L’économie de la cocaïne: ‘Je me suis aperçu que la coke était l’axe autour duquel tout tournait’

L’écrivain italien Roberto Saviano est un héros de la trempe de Giovanni Falcone et Paolo Borsellino, qui ont été tous deux tués par la mafia dans les années 90 du siècle dernier. Saviano a passé la majeure partie de ces 10 dernières années à écrire sur les pratiques criminelles de la mafia napolitaine, connue sous le nom de Camorra. Son livre ‘Gomorra’ (2008) s’est vendu à des millions d’exemplaires et il a été traduit dans 20 langues.

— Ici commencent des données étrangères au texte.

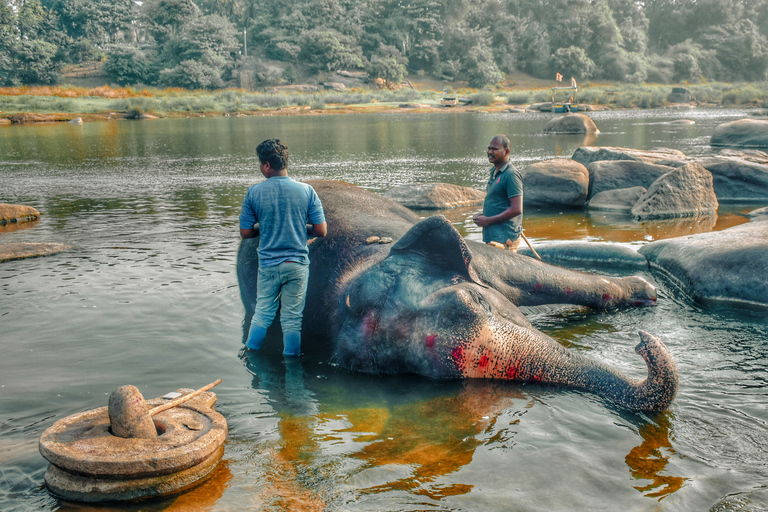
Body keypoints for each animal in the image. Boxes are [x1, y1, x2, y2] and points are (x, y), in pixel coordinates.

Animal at [236, 180, 680, 412]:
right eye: (430, 375)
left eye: (477, 302)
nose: (643, 343)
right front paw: (646, 294)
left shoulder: (470, 258)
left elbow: (518, 272)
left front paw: (645, 292)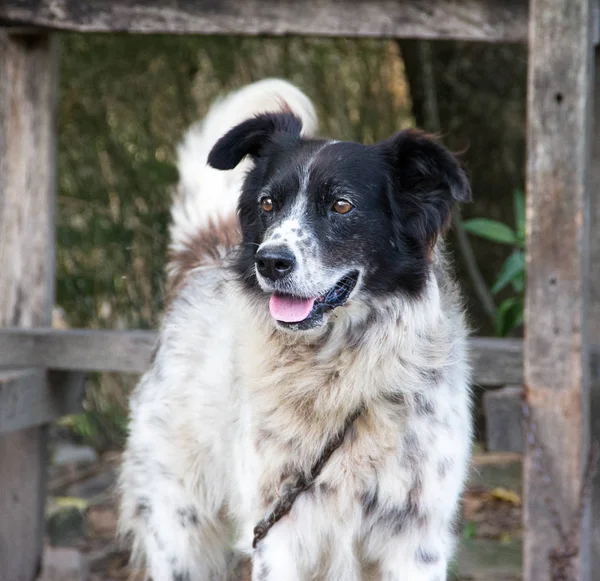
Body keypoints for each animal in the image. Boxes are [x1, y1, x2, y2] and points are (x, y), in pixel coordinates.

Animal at [118, 78, 474, 580]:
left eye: (342, 205)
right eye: (268, 203)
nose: (270, 261)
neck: (336, 373)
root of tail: (202, 265)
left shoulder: (417, 538)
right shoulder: (278, 531)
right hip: (179, 532)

Mais la vie de Saviano est un enfer, car il paie un lourd tribut pour l’œuvre de sa vie. Depuis le 13 octobre 2006, il vit sous protection policière, et il est accompagné de 5 à 7 carabinieri – le corps d’élite qui est responsable de sa sécurité – partout où il se rend.

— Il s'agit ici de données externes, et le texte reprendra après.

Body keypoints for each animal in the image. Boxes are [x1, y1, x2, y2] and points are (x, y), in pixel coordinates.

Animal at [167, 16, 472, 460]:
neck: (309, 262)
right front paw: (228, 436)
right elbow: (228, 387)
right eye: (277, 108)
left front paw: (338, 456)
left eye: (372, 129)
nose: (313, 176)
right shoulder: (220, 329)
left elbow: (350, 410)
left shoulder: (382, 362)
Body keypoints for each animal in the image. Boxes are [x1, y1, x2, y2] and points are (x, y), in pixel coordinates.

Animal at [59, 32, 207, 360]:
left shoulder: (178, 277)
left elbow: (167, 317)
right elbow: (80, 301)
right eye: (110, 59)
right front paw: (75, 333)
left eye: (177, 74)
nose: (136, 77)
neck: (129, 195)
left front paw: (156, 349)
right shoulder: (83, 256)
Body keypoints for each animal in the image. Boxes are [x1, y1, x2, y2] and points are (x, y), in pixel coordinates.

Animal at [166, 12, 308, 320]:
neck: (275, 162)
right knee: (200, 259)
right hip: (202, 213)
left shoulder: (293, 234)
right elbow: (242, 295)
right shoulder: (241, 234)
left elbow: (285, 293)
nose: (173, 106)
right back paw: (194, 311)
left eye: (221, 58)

En avril 2013, Saviano a publié un nouveau livre, « Zéro Zéro Zéro », consacré à la cocaïne, qu’il a dédié à ses gardes du corps, parce que désormais, il lui est devenu impossible d’entretenir des relations normales avec d’autres personnes. Quiconque s’approche de lui est condamné à devenir une cible de la Camorra.

Le titre est une métaphore avec la catégorie de farine la plus pure, la plus blanche, c’est à dire la farine de type 45, que les Italiens appellent « farine 000 », qui évoque la cocaïne. 

En voici une courte anthologie:

– Au Mexique, depuis 2007, plus de 100.000 personnes ont été tuées par la violence liée au trafic de drogue, et 300.000 personnes ont été déplacées à l’intérieur du pays. Si ces événements se produisaient dans d’autres circonstances, le monde évoquerait une catastrophe humanitaire. Mais au Mexique, ce massacre continue.

– L’économie de la cocaïne génère cette férocité parce que sa rentabilité est disproportionnée. Toute personne ayant investi la somme de 1.000 euros dans des actions d’Apple en 2012 en aurait retiré  1.670 euros 12 mois plus tard. Mais le même investissement réalisé en cocaïne aurait permis de retirer  environ 182.000 euros au terme de la même période. Les barons de la drogue n’ont donc aucun scrupule pour écarter les potentiels concurrents.

– Ceci, bien sûr à la condition que votre investissement transite en toute sécurité de la jungle colombienne aux rues de Londres, où la police britannique ne parvient guère à intercepter plus de 20% de la cocaïne entrant dans le pays.

– A l’apogée de sa puissance, le cartel de la drogue de Pablo Escobar dépensait 2.500 dollars par mois en bandes de caoutchouc pour regrouper les billets de banque issus des recettes du trafic de drogue.

– Dans certains pays comme la Colombie, le trafic de drogue a été bâti sur l’héritage de la violence politique qui l’avait précédée. Mais à Rio de Janeiro – où ce n’est pas le cas – la guerre de la drogue dans les années nonante a conduit à l’un des taux d’homicides les plus élevés du monde. Les morts n’étaient pas uniformément répartis entre les différentes populations, et 70% des victimes étaient des jeunes non-blancs.